Sunday, October 11, 2009

Beach Reading On My Birthday: Erica Jong's Fear Of Fifty

It's my birthday weekend, and we spent today at the beach in Bay Head, New Jersey... as our newly appointed weather girl, Maddie, discovered this morning, it was almost 70 degrees and sunny, not a cloud in the sky. I have started to re-read Erica Jong's memoir, Fear of Fifty, whichh I read when it came out in 1994... long before I even had thoughts of children, and right around the time I met Rex at wok, but well before he was anything moe to me than one of the many managing directors at The Firm.

According to her memoir, Erica Jong celebrated her 50th birthday at a spa with her daughter, Molly, who was 13 at the time. When I turn 50, London will be 15 and Maddie will be 14. I don't really have a fear of fifty, or of any age, though sometimes it is hard for me to picture my life too fa out into the future. I see how fragile my mother has become at 84, falling and breaking or dislocating her bones and joints, and I hope I'll be healthier when I grow old, perhaps to a combination of both parents' genes and more exercise, if not necessarily a better diet.

As I re-read Fear of Fifty, I found myself disagreeing with the same passages/points I disagreed with fifteen years ago. Although I can't articulate my disagreement as well as Erica Jong makes her liberal, liberal points, I just don't believe that the world is as stacked against women as she would lead us to believe. While she must be correct with her "facts" about the "relentless double standard," I just don't think women accomplish anything by whining about the unfairness of it all. Just do the best we can for ourselves and our families.

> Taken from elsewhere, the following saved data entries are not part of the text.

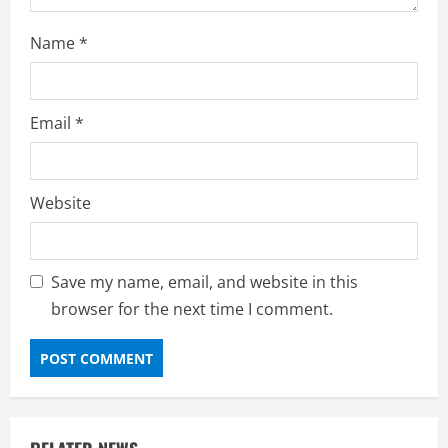
Name
*
Email
*
Website
Save my name, email, and website in this
browser for the next time I comment.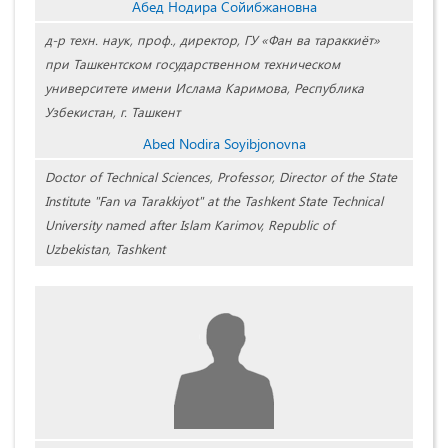
Абед Нодира Сойибжановна
д-р техн. наук, проф., директор, ГУ «Фан ва тараккиёт»
при Ташкентском государственном техническом
университете имени Ислама Каримова, Республика
Узбекистан, г. Ташкент
Abed Nodira Soyibjonovna
Doctor of Technical Sciences, Professor, Director of the State
Institute "Fan va Tarakkiyot" at the Tashkent State Technical
University named after Islam Karimov, Republic of
Uzbekistan, Tashkent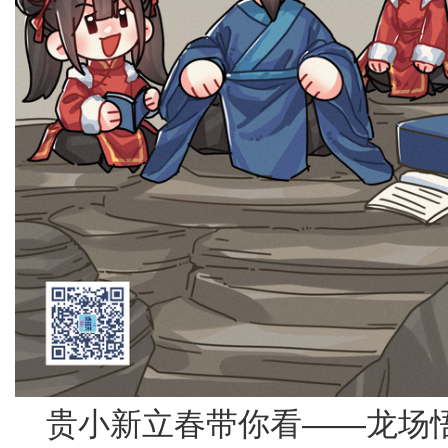
贵小新立春带你看——龙场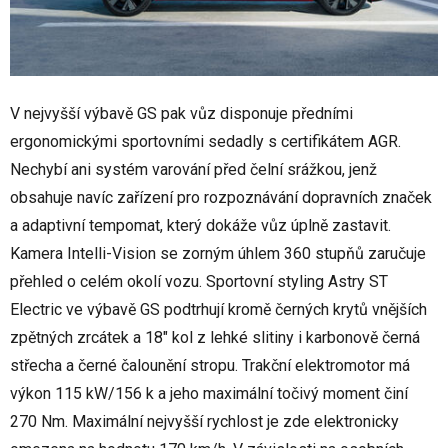
V nejvyšší výbavě GS pak vůz disponuje předními
ergonomickými sportovními sedadly s certifikátem AGR.
Nechybí ani systém varování před čelní srážkou, jenž
obsahuje navíc zařízení pro rozpoznávání dopravních značek
a adaptivní tempomat, který dokáže vůz úplně zastavit.
Kamera Intelli-Vision se zorným úhlem 360 stupňů zaručuje
přehled o celém okolí vozu. Sportovní styling Astry ST
Electric ve výbavě GS podtrhují kromě černých krytů vnějších
zpětných zrcátek a 18" kol z lehké slitiny i karbonově černá
střecha a černé čalounění stropu. Trakční elektromotor má
výkon 115 kW/156 k a jeho maximální točivý moment činí
270 Nm. Maximální nejvyšší rychlost je zde elektronicky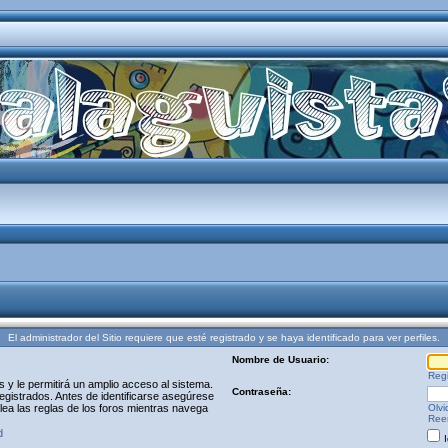
El administrador del Sitio requiere que esté registrado y se haya identificado para ver perfiles.
Nombre de Usuario:
Regi
y le permitirá un amplio acceso al sistema.
Contraseña:
egistrados. Antes de identificarse asegúrese
 lea las reglas de los foros mientras navega
Olvi
Reen
d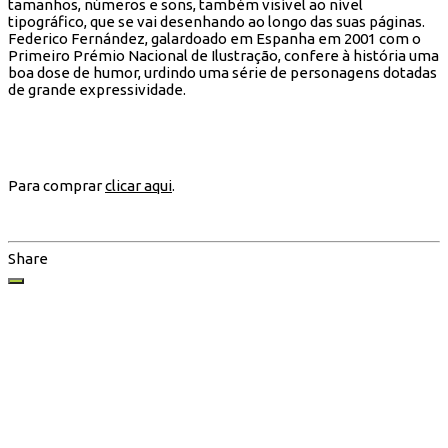
tamanhos, números e sons, também visível ao nível
tipográfico, que se vai desenhando ao longo das suas páginas.
Federico Fernández, galardoado em Espanha em 2001 com o
Primeiro Prémio Nacional de Ilustração, confere à história uma
boa dose de humor, urdindo uma série de personagens dotadas
de grande expressividade.
Para comprar
clicar aqui
.
Share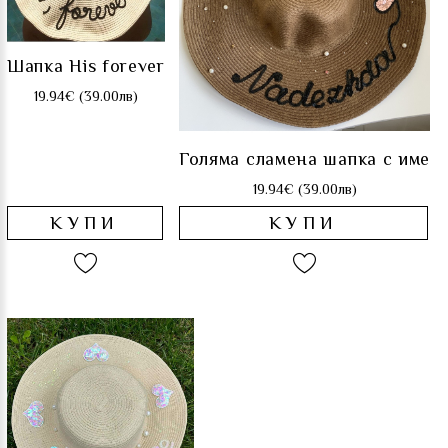
Шапка His forever
19.94€ (39.00лв)
Голяма сламена шапка с име
19.94€ (39.00лв)
КУПИ
КУПИ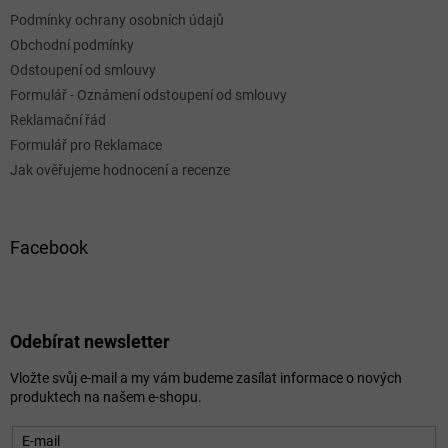
Podmínky ochrany osobních údajů
Obchodní podmínky
Odstoupení od smlouvy
Formulář - Oznámení odstoupení od smlouvy
Reklamační řád
Formulář pro Reklamace
Jak ověřujeme hodnocení a recenze
Facebook
Odebírat newsletter
Vložte svůj e-mail a my vám budeme zasílat informace o nových
produktech na našem e-shopu.
E-mail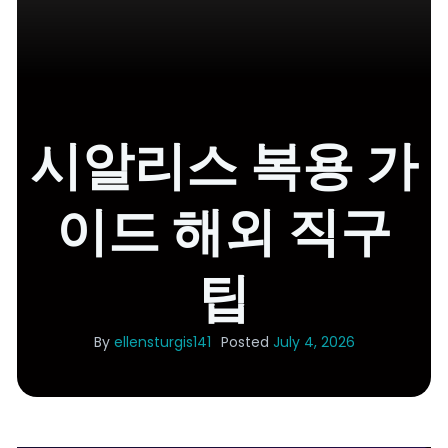
시알리스 복용 가
이드 해외 직구
팁
By
ellensturgis141
Posted
July 4, 2026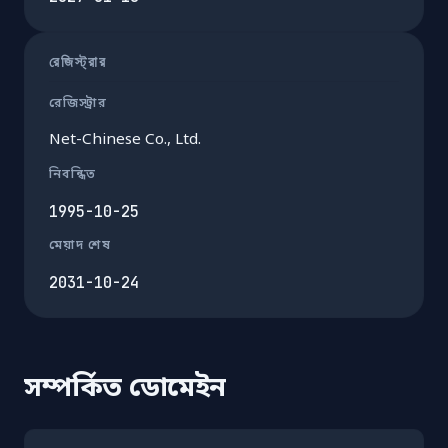
রেজিস্ট্রার
রেজিস্ট্রার
Net-Chinese Co., Ltd.
নিবন্ধিত
1995-10-25
মেয়াদ শেষ
2031-10-24
সম্পর্কিত ডোমেইন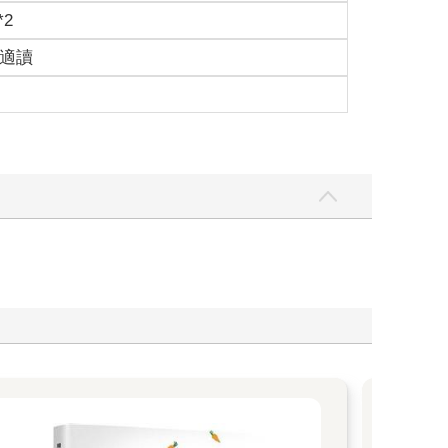
*2
歲適讀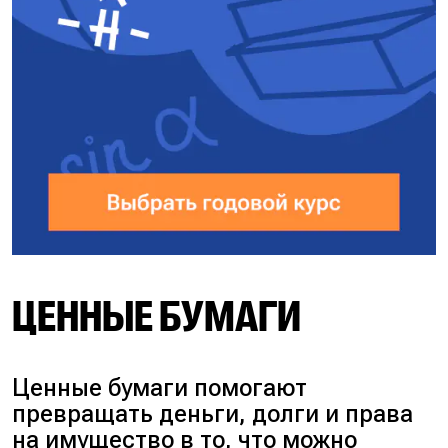
ЦЕННЫЕ БУМАГИ
Ценные бумаги помогают
превращать деньги, долги и права
на имущество в то, что можно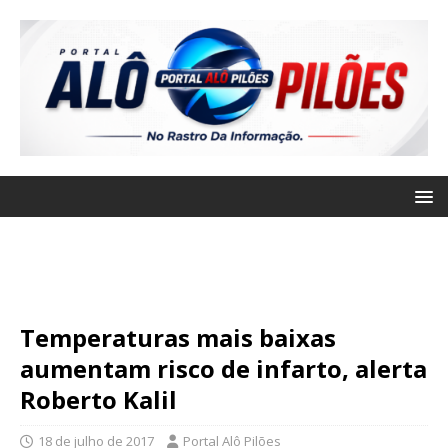
Temperaturas mais baixas
aumentam risco de infarto, alerta
Roberto Kalil
18 de julho de 2017
Portal Alô Pilões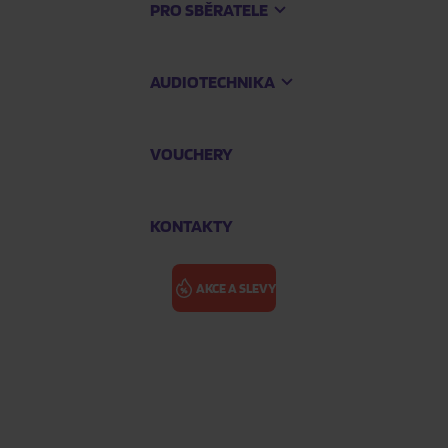
PRO SBĚRATELE
AUDIOTECHNIKA
VOUCHERY
KONTAKTY
AKCE A SLEVY
MELUA KATIE: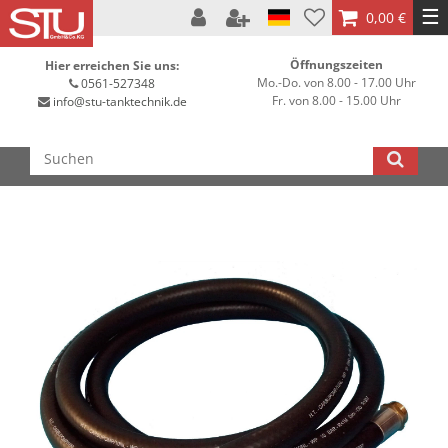
☰
0,00 €
Öffnungszeiten
Hier erreichen Sie uns:
Mo.-Do. von 8.00 - 17.00 Uhr
0561-527348
Fr. von 8.00 - 15.00 Uhr
info@stu-tanktechnik.de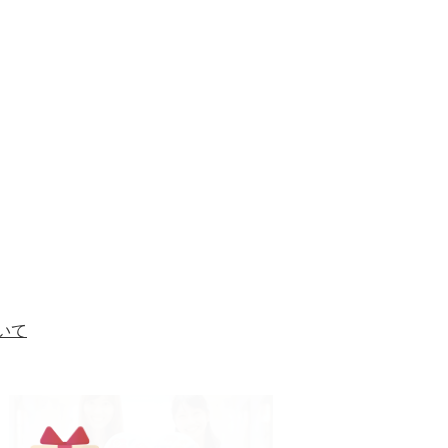
いて
2
枚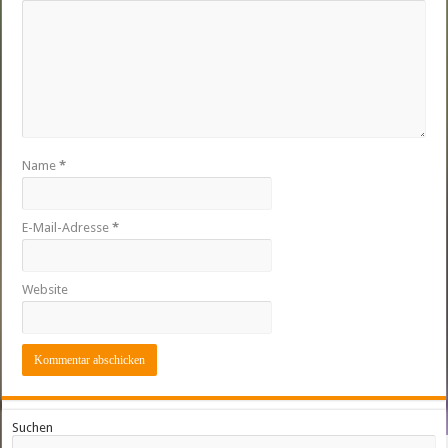
Name
*
E-Mail-Adresse
*
Website
Suchen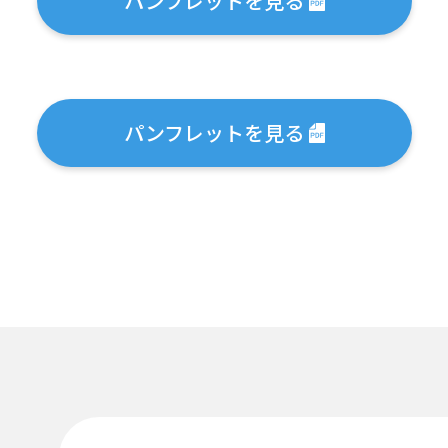
パンフレットを見る
パンフレットを見る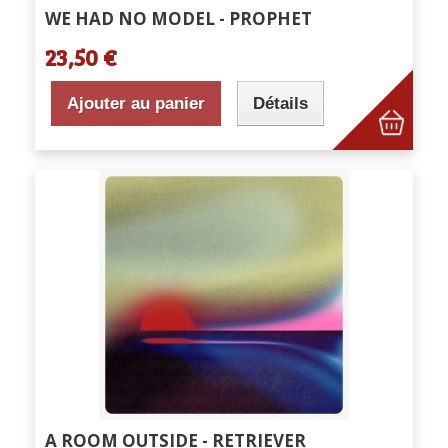
WE HAD NO MODEL - PROPHET
23,50 €
Ajouter au panier
Détails
A ROOM OUTSIDE - RETRIEVER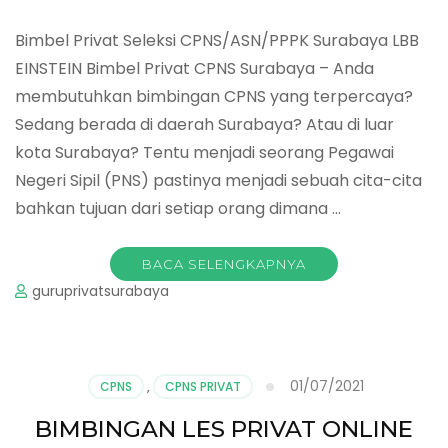
Bimbel Privat Seleksi CPNS/ASN/PPPK Surabaya LBB
EINSTEIN Bimbel Privat CPNS Surabaya – Anda
membutuhkan bimbingan CPNS yang terpercaya?
Sedang berada di daerah Surabaya? Atau di luar
kota Surabaya? Tentu menjadi seorang Pegawai
Negeri Sipil (PNS) pastinya menjadi sebuah cita-cita
bahkan tujuan dari setiap orang dimana …
BACA SELENGKAPNYA
guruprivatsurabaya
01/07/2021
CPNS
,
CPNS PRIVAT
BIMBINGAN LES PRIVAT ONLINE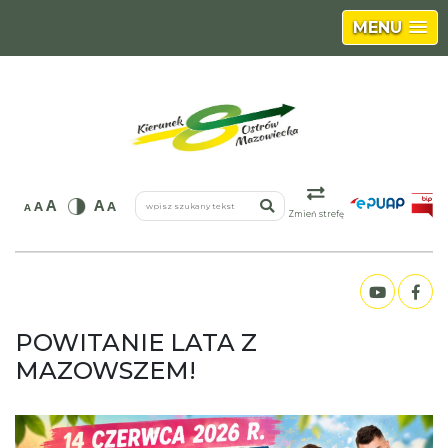
MENU
wpisz szukany tekst
A
A
A
A
A
Zmień strefę
POWITANIE LATA Z
MAZOWSZEM!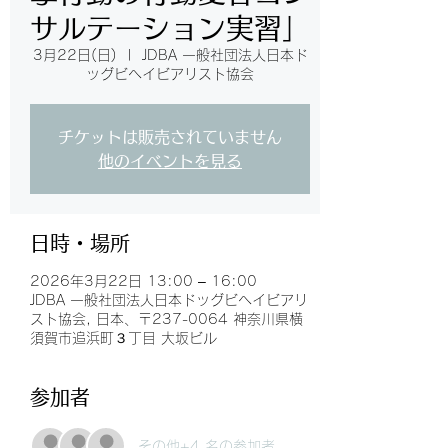
サルテーション実習」
3月22日(日)
  |  
JDBA 一般社団法人日本ド
ッグビヘイビアリスト協会
チケットは販売されていません
他のイベントを見る
日時・場所
2026年3月22日 13:00 – 16:00
JDBA 一般社団法人日本ドッグビヘイビアリ
スト協会, 日本、〒237-0064 神奈川県横
須賀市追浜町３丁目 大坂ビル
参加者
その他+4 名の参加者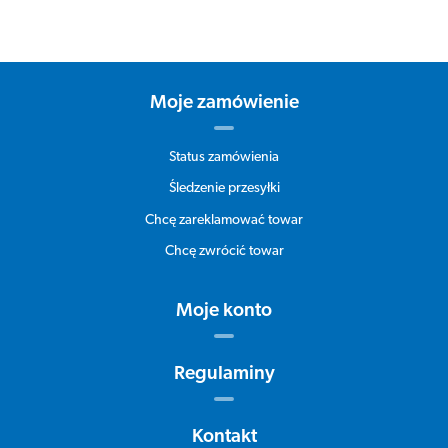
Moje zamówienie
Status zamówienia
Śledzenie przesyłki
Chcę zareklamować towar
Chcę zwrócić towar
Moje konto
Regulaminy
Kontakt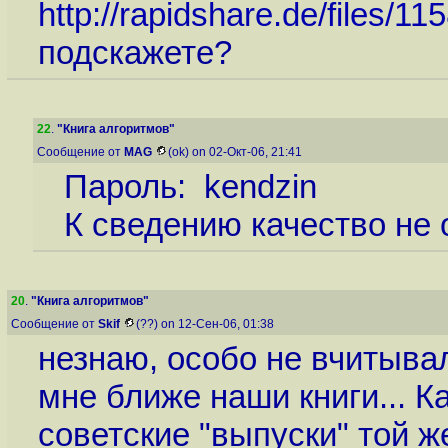
http://rapidshare.de/files
подскажете?
22
.
"Книга алгоритмов"
Сообщение от
MAG
(ok) on 02-Окт-06, 21:41
Пароль: kendzin
К сведению качество не 
20
.
"Книга алгоритмов"
Сообщение от
Skif
(??) on 12-Сен-06, 01:38
незнаю, особо не вчитывал
мне ближе наши книги... К
советские "выпуски" той ж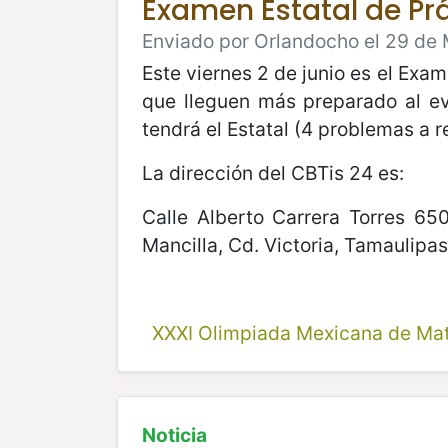
Examen Estatal de Pr
Enviado por Orlandocho el 29 de 
Este viernes 2 de junio es el Exam
que lleguen más preparado al ev
tendrá el Estatal (4 problemas a 
La dirección del CBTis 24 es:
Calle Alberto Carrera Torres 65
Mancilla, Cd. Victoria, Tamaulipa
XXXI Olimpiada Mexicana de Ma
Noticia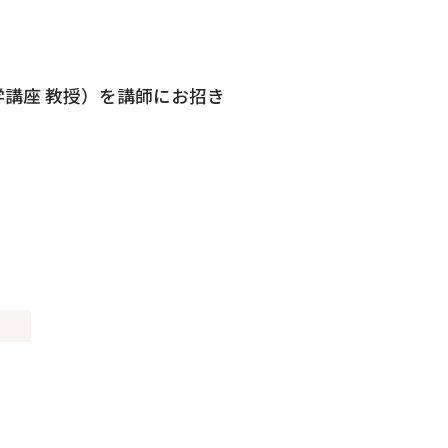
学講座 教授）を講師にお招き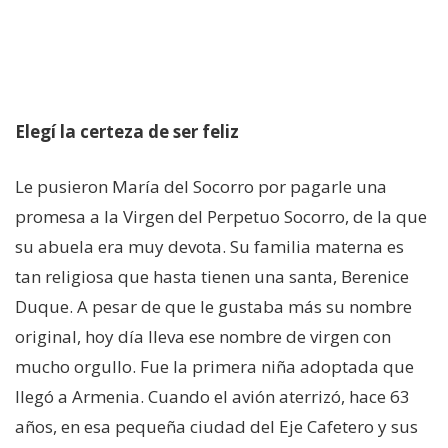
Cambiamos Vidas /
Adopciones
Apoyo en tu Embarazo
Elegí la certeza de ser feliz
Galería de Nuestra Casa
Le pusieron María del Socorro por pagarle una
promesa a la Virgen del Perpetuo Socorro, de la que
su abuela era muy devota. Su familia materna es
Raíces
tan religiosa que hasta tienen una santa, Berenice
Duque. A pesar de que le gustaba más su nombre
Nuestros Colaboradores
original, hoy día lleva ese nombre de virgen con
mucho orgullo. Fue la primera niña adoptada que
llegó a Armenia. Cuando el avión aterrizó, hace 63
Entérate
años, en esa pequeña ciudad del Eje Cafetero y sus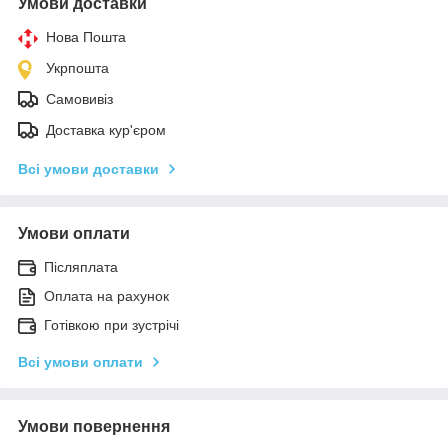
Умови доставки
Нова Пошта
Укрпошта
Самовивіз
Доставка кур'єром
Всі умови доставки
Умови оплати
Післяплата
Оплата на рахунок
Готівкою при зустрічі
Всі умови оплати
Умови повернення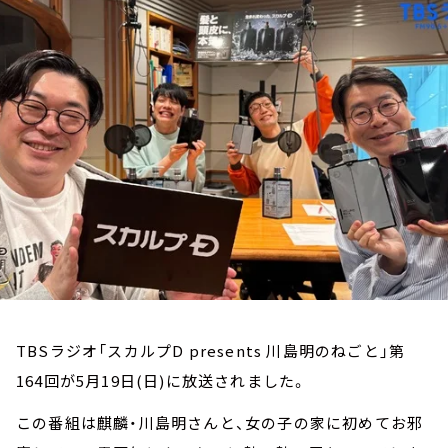
お知らせ
イベント・グッズ
YouTube
会社情報
TBSラジオ「スカルプD presents 川島明のねごと」第
164回が5月19日(日)に放送されました。
この番組は麒麟・川島明さんと、女の子の家に初めてお邪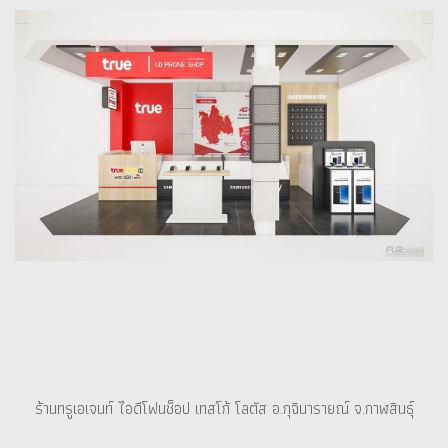
ร้านทรูเอเจนท์ ไอดีโฟนช็อป เทสโก้ โลตัส อ.กุฉินารายณ์ จ.กาฬสินธุ์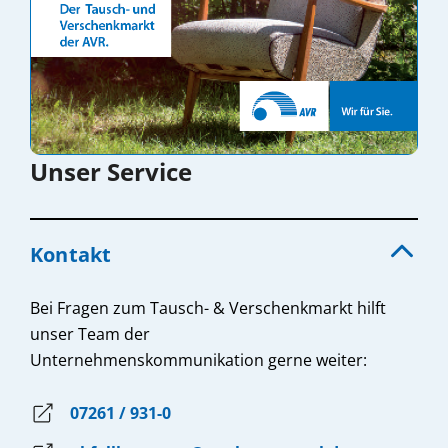
Unser Service
Kontakt
Bei Fragen zum Tausch- & Verschenkmarkt hilft
unser Team der
Unternehmenskommunikation
gerne weiter:
07261 / 931-0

Although I am not always happy with how my career seems to be going, I don't think I can point to a single time when I've believed I was discriminated against because I was a woman. I'm frequently the only woman in the Board room, but I feel so strongly that merit is all that matters. Jong's well-articulated arguments for sticking together, uniting in sisterhood, just fall on my deaf ears. In school, I never learned to debate, so I do not feel strong enough to dispute her points. Perhaps I am a misogynist, the worst kind of successful woman, who doesn't hold out a hand to other women to help them to reach the top.

Lately, my struggle is with my own level of success, to overcome my fear of failure in the current economy... and maybe that means I should be looking to Napoleon Hill instead of Erica Jong for inspiration. I brought Hill's Think an Grow Rich to the beach as well, but if I remember correctly, if I keep going in Fear of Fifty, Erica will quit the self-pity and move on the the intriguing story of her life.